- **Exercise details**
Below are lines of data; restate word for word those running from the line containing "non-Hodgkin's type, Low" to the line containing "cells are negative", inclusive, and no others.

(Dataset records begins)

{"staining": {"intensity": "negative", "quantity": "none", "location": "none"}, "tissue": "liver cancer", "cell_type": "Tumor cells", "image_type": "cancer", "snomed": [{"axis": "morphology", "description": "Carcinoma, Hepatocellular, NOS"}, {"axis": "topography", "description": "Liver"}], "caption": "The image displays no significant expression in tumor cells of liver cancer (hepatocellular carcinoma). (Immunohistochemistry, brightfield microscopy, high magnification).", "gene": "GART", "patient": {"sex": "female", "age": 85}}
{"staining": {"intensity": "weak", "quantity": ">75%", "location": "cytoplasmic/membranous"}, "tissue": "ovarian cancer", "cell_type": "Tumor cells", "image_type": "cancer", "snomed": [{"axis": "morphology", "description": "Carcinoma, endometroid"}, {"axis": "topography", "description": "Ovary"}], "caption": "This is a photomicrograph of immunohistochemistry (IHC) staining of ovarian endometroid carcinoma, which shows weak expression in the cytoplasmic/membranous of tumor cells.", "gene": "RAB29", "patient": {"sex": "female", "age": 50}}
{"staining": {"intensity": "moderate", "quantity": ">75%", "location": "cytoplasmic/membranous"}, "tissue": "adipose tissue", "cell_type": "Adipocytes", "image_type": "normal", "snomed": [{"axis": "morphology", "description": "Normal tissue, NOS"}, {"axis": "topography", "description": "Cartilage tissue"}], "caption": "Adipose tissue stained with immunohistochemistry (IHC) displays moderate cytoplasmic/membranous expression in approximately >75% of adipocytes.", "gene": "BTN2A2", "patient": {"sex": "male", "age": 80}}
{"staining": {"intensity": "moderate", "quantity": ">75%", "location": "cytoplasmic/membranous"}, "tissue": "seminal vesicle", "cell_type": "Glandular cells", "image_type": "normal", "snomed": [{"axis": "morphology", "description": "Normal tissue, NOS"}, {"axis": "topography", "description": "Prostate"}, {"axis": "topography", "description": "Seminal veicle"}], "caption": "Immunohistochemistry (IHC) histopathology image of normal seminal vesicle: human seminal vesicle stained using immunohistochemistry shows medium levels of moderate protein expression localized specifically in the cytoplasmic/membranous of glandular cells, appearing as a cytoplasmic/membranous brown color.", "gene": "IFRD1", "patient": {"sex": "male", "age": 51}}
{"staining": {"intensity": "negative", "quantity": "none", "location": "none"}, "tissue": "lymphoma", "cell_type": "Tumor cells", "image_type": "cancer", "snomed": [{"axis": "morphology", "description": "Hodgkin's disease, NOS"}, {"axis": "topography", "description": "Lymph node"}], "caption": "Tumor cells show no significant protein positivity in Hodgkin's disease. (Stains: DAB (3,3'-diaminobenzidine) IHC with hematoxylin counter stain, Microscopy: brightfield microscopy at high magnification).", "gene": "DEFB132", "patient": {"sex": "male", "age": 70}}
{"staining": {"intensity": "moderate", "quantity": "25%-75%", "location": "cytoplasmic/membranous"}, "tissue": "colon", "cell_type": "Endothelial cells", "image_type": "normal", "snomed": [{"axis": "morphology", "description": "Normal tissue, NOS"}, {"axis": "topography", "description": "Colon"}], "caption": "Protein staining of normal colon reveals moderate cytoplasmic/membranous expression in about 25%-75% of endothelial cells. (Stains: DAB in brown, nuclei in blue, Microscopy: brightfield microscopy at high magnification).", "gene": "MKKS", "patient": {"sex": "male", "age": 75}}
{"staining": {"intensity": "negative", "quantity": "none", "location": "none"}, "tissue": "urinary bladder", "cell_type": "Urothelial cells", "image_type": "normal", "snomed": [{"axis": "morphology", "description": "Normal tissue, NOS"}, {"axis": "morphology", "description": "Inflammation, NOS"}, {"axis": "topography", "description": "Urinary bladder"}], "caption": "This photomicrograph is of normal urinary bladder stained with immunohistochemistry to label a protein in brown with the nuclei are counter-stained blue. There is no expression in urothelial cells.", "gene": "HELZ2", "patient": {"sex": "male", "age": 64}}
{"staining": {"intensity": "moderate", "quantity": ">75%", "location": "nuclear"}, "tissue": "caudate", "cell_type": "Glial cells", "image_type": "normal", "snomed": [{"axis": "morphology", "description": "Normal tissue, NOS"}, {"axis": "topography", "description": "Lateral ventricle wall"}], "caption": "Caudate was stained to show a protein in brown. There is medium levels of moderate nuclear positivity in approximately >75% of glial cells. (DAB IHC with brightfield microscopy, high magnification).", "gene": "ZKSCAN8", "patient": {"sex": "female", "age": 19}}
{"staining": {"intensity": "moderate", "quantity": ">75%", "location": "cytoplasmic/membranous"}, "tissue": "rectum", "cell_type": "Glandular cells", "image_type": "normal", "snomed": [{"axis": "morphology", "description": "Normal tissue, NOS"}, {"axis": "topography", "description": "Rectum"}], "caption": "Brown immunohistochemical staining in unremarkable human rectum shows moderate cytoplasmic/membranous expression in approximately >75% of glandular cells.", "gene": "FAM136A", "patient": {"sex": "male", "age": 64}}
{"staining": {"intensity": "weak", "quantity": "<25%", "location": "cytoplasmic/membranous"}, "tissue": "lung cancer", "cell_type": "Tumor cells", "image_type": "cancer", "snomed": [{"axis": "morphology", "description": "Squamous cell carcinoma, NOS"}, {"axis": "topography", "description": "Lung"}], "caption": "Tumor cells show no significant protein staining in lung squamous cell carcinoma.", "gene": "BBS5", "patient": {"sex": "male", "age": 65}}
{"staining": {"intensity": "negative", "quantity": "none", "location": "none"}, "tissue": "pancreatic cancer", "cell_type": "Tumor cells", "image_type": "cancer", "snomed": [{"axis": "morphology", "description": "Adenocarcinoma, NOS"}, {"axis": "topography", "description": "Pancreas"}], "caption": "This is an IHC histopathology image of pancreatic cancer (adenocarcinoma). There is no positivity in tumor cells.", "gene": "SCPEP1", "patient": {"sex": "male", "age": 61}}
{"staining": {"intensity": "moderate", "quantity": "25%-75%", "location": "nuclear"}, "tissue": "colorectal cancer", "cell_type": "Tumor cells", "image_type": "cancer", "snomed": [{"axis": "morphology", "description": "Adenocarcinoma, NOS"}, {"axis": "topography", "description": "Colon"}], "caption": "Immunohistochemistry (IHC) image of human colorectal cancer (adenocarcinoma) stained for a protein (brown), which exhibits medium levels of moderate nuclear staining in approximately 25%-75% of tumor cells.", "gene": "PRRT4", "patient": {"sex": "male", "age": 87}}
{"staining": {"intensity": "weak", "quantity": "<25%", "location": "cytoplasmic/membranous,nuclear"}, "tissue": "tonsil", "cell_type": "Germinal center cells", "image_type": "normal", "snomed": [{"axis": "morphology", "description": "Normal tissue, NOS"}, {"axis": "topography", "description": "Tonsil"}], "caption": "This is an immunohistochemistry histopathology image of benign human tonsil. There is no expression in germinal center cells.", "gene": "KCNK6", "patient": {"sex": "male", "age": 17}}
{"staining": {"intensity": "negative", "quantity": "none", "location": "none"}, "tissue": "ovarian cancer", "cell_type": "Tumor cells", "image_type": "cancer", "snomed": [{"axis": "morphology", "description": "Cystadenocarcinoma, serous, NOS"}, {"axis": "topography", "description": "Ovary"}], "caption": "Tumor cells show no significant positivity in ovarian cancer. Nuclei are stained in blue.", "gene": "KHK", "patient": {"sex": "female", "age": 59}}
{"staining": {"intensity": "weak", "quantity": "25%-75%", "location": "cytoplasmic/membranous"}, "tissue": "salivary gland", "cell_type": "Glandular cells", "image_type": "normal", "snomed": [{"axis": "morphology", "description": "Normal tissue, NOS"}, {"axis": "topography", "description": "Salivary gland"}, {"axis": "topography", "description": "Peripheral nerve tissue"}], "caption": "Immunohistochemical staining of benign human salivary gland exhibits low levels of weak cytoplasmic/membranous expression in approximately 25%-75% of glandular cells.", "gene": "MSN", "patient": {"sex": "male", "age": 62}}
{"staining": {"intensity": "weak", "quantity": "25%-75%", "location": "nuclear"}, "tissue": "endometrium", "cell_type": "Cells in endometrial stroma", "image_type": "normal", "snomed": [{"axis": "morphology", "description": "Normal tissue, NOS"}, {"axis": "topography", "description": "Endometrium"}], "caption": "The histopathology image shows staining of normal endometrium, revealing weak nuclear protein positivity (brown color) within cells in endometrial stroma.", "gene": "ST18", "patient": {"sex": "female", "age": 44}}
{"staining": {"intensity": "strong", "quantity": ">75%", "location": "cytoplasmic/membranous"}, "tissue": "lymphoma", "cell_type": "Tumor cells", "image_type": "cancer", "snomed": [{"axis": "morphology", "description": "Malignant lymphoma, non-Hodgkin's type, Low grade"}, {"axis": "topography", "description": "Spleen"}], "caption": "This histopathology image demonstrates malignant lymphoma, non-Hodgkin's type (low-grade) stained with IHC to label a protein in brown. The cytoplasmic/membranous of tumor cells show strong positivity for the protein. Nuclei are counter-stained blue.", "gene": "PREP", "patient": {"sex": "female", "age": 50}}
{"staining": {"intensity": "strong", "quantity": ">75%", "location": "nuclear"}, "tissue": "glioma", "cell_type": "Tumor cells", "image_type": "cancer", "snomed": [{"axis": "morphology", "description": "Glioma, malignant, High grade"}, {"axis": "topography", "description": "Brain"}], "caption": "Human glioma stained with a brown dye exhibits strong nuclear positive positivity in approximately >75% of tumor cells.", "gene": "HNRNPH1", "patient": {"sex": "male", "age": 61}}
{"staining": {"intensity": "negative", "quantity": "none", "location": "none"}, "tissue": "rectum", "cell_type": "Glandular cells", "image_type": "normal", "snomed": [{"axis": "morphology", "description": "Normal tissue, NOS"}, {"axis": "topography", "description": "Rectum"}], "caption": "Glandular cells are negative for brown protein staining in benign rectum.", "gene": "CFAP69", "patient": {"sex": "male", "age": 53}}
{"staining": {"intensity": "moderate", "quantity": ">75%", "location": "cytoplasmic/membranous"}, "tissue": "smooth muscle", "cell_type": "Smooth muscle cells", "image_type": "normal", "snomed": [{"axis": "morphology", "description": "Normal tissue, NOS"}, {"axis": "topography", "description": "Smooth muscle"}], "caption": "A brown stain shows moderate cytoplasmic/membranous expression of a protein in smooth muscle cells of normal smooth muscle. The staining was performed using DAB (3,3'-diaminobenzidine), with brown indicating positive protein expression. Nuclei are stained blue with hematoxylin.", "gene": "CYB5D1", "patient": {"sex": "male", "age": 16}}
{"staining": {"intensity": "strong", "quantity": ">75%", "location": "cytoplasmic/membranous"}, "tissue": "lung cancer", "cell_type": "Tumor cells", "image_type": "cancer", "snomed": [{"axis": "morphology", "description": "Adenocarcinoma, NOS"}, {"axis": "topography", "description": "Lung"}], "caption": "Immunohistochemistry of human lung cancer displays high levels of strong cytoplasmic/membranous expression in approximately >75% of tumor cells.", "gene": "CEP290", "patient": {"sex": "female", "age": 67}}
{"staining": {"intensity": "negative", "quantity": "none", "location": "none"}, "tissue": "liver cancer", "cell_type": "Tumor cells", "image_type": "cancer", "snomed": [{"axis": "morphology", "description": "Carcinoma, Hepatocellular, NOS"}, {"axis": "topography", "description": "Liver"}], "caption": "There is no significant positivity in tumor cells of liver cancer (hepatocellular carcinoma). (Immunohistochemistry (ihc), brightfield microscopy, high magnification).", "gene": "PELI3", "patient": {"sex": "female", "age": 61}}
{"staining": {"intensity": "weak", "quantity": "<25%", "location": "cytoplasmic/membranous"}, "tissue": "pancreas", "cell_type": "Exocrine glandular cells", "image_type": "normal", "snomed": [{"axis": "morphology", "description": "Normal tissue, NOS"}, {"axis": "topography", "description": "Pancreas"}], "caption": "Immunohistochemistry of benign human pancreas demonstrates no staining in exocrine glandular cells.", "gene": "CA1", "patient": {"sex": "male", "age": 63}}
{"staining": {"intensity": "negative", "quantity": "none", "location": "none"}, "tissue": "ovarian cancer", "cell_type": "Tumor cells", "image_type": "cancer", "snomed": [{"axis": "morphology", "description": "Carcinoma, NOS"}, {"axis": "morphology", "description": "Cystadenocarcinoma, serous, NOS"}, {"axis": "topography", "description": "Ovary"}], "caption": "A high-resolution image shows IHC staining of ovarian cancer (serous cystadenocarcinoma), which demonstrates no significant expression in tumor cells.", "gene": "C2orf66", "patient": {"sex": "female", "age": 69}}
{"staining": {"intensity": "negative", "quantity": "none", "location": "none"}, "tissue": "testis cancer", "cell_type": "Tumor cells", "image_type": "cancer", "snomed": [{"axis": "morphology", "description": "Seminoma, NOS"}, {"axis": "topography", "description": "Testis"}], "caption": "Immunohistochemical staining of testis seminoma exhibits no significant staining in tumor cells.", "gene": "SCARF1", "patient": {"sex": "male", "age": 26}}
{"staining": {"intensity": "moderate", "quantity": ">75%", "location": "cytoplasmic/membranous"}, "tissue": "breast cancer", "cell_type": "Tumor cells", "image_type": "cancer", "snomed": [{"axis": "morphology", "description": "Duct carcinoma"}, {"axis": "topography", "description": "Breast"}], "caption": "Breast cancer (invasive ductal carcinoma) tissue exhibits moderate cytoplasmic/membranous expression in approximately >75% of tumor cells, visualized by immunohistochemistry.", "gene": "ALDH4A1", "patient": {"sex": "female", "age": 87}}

(Dataset records ends)

- **Exercise answer**
{"staining": {"intensity": "strong", "quantity": ">75%", "location": "cytoplasmic/membranous"}, "tissue": "lymphoma", "cell_type": "Tumor cells", "image_type": "cancer", "snomed": [{"axis": "morphology", "description": "Malignant lymphoma, non-Hodgkin's type, Low grade"}, {"axis": "topography", "description": "Spleen"}], "caption": "This histopathology image demonstrates malignant lymphoma, non-Hodgkin's type (low-grade) stained with IHC to label a protein in brown. The cytoplasmic/membranous of tumor cells show strong positivity for the protein. Nuclei are counter-stained blue.", "gene": "PREP", "patient": {"sex": "female", "age": 50}}
{"staining": {"intensity": "strong", "quantity": ">75%", "location": "nuclear"}, "tissue": "glioma", "cell_type": "Tumor cells", "image_type": "cancer", "snomed": [{"axis": "morphology", "description": "Glioma, malignant, High grade"}, {"axis": "topography", "description": "Brain"}], "caption": "Human glioma stained with a brown dye exhibits strong nuclear positive positivity in approximately >75% of tumor cells.", "gene": "HNRNPH1", "patient": {"sex": "male", "age": 61}}
{"staining": {"intensity": "negative", "quantity": "none", "location": "none"}, "tissue": "rectum", "cell_type": "Glandular cells", "image_type": "normal", "snomed": [{"axis": "morphology", "description": "Normal tissue, NOS"}, {"axis": "topography", "description": "Rectum"}], "caption": "Glandular cells are negative for brown protein staining in benign rectum.", "gene": "CFAP69", "patient": {"sex": "male", "age": 53}}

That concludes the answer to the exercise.